This relates to the Cold War inasmuch as this period marked a decisive shift in the West which abandoned both Marx and Dewey in a sense. Both of them lived during periods when vestigial religious values still applied those brakes to the libido dominandi.
During the Cold War, the “affluent society” accelerated its break from the past and its rejection of all traditional values. This break took two general forms — moral and libertine — but in America especially, where we suffered from the aforementioned theoretical paralysis, these two inclinations were finally merged like lemon juice and milk, leading to the clabber of moral incoherence described in “The Battle of Woke Hill.”
There little doubt that the struggle to break Jim Crow and end the US occupation of Vietnam were just, but the “movement zeitgeist” also became a petri dish for drug abuse, disrespect of elders, destructive relationships, the loss of the distinction between authority and power, profanity for profanity’s sake, rebellion for rebellion’s sake, pornografied culture, and what Phillip Reiff called “deathworks,” or the intentional desecration of what others hold to be sacred in a politics of performative outrage-elicitation.
These were the species of vegetation lining a path to what can only be called, finally, normalized insanity. We now routinely say things, with a straight face, that are clearly not sane.

────────────────

DESCRIPTION OF THE TASK:
Write the next several sentences of the passage on the Cold War and moral incoherence, starting right after its final sentence. None of this data is needed.

Extracted page text data
────────────────

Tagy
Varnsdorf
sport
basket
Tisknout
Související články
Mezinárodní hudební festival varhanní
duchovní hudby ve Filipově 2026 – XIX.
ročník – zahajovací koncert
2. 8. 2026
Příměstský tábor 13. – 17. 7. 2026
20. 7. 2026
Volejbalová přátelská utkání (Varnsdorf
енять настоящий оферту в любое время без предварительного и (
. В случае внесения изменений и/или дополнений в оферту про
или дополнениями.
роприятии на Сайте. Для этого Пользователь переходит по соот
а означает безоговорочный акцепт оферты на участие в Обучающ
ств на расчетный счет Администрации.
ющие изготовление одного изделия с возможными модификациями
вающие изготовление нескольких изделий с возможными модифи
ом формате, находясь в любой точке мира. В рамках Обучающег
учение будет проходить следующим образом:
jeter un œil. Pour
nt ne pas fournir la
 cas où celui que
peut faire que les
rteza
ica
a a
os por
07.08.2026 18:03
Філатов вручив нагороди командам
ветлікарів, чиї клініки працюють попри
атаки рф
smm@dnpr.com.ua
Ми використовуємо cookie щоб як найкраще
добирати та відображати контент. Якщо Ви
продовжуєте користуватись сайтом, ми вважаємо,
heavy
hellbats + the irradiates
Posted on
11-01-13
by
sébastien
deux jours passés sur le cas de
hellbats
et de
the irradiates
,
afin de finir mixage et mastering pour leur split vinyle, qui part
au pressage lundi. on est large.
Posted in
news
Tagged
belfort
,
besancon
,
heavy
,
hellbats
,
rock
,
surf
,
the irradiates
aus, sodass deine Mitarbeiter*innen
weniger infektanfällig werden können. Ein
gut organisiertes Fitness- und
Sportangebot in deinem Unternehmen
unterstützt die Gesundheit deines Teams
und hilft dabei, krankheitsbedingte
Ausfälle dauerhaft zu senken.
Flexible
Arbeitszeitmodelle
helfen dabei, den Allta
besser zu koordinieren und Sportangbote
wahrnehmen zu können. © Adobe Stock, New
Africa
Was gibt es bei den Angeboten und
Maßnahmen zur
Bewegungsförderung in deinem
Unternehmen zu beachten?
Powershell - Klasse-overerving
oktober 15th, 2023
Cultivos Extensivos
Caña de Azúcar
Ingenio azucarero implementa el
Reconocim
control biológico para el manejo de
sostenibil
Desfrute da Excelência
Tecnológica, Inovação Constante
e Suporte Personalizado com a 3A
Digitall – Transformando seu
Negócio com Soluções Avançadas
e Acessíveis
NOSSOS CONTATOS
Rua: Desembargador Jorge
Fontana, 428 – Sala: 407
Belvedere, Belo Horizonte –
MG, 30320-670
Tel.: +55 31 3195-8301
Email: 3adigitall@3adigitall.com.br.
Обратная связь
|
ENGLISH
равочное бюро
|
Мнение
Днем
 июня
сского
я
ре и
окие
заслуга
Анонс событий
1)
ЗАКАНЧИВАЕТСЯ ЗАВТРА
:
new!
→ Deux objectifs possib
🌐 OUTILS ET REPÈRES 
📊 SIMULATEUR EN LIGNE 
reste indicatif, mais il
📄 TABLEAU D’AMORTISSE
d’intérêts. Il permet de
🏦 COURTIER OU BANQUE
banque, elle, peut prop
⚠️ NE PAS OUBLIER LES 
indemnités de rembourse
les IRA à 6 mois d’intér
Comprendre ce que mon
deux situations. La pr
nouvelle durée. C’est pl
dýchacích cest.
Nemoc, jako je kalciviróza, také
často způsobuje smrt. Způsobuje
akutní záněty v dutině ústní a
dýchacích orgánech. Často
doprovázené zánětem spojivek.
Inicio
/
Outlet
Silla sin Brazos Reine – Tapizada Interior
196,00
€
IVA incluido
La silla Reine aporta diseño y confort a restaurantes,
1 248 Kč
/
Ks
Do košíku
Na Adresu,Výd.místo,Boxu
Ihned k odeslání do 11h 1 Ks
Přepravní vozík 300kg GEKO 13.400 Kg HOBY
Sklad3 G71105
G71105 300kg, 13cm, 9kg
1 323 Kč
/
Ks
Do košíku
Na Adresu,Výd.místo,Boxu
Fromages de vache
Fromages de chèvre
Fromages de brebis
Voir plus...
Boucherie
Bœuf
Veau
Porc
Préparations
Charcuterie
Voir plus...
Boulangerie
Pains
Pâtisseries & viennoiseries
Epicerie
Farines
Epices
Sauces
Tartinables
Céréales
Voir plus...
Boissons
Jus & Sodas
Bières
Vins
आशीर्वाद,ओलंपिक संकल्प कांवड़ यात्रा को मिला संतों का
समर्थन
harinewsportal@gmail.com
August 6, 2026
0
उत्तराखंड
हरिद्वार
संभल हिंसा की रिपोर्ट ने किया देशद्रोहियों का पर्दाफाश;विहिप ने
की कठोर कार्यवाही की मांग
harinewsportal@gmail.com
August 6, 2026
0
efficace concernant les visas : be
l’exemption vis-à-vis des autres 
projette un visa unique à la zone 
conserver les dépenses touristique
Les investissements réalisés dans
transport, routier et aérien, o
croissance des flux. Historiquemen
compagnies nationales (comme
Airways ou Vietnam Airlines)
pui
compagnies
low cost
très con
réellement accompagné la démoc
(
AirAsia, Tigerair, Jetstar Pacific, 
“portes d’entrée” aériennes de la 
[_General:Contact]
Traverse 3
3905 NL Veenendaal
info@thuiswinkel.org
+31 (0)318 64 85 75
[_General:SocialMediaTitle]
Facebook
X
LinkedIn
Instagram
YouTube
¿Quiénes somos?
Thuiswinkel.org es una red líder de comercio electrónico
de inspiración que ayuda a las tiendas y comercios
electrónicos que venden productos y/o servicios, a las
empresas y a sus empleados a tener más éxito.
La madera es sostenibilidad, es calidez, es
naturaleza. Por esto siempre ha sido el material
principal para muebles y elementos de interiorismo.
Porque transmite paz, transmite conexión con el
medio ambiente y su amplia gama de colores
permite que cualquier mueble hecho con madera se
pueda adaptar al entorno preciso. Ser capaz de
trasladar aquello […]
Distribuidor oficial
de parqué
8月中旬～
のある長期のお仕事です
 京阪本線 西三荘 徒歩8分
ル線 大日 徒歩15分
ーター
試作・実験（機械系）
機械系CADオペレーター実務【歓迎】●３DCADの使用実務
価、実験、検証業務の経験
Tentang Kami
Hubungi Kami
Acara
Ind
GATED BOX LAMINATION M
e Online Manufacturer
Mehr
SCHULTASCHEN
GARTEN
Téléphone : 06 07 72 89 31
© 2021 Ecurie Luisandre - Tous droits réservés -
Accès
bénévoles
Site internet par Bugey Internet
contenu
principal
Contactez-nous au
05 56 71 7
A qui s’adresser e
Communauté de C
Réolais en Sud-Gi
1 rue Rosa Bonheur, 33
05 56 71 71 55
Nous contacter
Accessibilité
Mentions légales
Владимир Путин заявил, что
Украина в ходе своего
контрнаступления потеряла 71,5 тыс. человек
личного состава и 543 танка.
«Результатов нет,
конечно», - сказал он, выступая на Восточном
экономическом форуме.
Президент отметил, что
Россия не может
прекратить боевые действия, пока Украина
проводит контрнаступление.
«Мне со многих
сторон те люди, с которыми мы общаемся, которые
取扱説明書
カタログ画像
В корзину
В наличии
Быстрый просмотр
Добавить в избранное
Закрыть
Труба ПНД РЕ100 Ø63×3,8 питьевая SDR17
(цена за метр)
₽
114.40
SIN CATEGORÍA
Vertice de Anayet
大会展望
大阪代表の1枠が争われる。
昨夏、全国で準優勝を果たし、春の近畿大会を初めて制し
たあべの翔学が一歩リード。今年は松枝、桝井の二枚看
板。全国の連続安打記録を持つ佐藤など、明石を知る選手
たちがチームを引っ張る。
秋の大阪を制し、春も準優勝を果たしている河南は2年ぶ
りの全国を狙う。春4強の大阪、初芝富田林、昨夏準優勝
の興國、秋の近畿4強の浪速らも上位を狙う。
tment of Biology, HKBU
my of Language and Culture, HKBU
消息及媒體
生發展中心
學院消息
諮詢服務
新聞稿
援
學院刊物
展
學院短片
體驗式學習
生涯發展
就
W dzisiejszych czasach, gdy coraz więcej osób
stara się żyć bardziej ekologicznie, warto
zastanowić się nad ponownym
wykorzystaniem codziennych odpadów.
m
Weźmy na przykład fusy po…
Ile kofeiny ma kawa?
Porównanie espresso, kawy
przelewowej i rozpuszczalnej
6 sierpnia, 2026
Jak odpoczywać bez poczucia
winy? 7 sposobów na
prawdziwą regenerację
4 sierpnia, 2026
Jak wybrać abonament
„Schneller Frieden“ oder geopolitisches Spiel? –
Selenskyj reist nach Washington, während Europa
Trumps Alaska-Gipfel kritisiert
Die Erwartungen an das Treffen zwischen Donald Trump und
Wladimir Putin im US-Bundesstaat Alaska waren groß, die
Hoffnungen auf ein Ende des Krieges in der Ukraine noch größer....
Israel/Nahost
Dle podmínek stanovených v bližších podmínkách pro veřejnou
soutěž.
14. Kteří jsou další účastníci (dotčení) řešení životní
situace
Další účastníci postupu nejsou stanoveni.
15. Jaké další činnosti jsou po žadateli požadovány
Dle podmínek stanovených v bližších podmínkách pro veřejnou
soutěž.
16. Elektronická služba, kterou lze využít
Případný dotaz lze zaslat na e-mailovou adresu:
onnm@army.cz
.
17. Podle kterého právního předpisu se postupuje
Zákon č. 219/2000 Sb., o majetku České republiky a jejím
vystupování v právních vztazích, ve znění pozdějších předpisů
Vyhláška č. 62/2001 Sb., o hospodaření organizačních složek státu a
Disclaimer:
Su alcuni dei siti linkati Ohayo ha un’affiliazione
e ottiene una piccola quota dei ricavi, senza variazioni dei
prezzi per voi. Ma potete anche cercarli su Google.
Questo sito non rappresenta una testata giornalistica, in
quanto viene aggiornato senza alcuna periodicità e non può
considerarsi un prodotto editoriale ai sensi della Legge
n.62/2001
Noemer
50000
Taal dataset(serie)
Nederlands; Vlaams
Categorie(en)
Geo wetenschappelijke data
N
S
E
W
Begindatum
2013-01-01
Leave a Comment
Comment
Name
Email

────────────────

RESPONSE AREA:
I should know. I was the captive of several forms of this insanity for most of my life. Darbyite Adventism, Ayn Rand “objectivism,” murderous infantry nihilism, drug culture, probative masculinism, liberalism, Marxism. From the soil of insanity shall emerge an insane biome. By insanity here, I mean the selective refusal to distinguish between what is self-evident and what merely appears to be self-evident within one or another self-contained and hermetically-sealed ideology.
[T]he spiritual temper of Gnosticism is, first, a state of profound suspicion — a persistent paranoia with regard to the whole of apparent reality, a growing conviction that one is the victim of unseen but vigilant adversaries who have trapped one in an illusory existence — and then one of cosmic despair, and finally a serenity achieved through final detachment from the world and unshakable certitude in the reality of a spiritual home beyond its darkness. The deepest impulse of the gnostic mind is a desire to discover that which has been intentionally hidden, to find out the secret that explains and overcomes all the disaffections and disappointments of the self, and thereby to obtain release. It is a disposition of the soul to which certain individuals are prone in any age, but one that only under special conditions can become much more than a private inclination.
— David Bentley Hart
Gnosticism, for Voegelin, was not so simply an historically specific heresy, but a perpetual temptation which continually re-emerges throughout history. He cites, for example, Joachim of Fiore in the thirteenth century, who interpreted John of Patmos’ Apocalypse (the Book of Revelation) as a kind of roadmap to “the new age,” something that was taken up again by Christian dispensationalists, the forerunners of today’s Rapturist/Christian Zionists.
I did a short exposition of American right-wing political Christianity in “The Battle of Woke Hill,” which pertains to what I’m about to quote from Del Noce’s essay (“Eric Voegelin and the Critique of the Idea of Modernity,” 1968) on Voegelin’s analysis of modern neo-Gnosticism, or secularism. (You can find it here; when you open the link, hit Control-F and type in “Lisa McGirr.”)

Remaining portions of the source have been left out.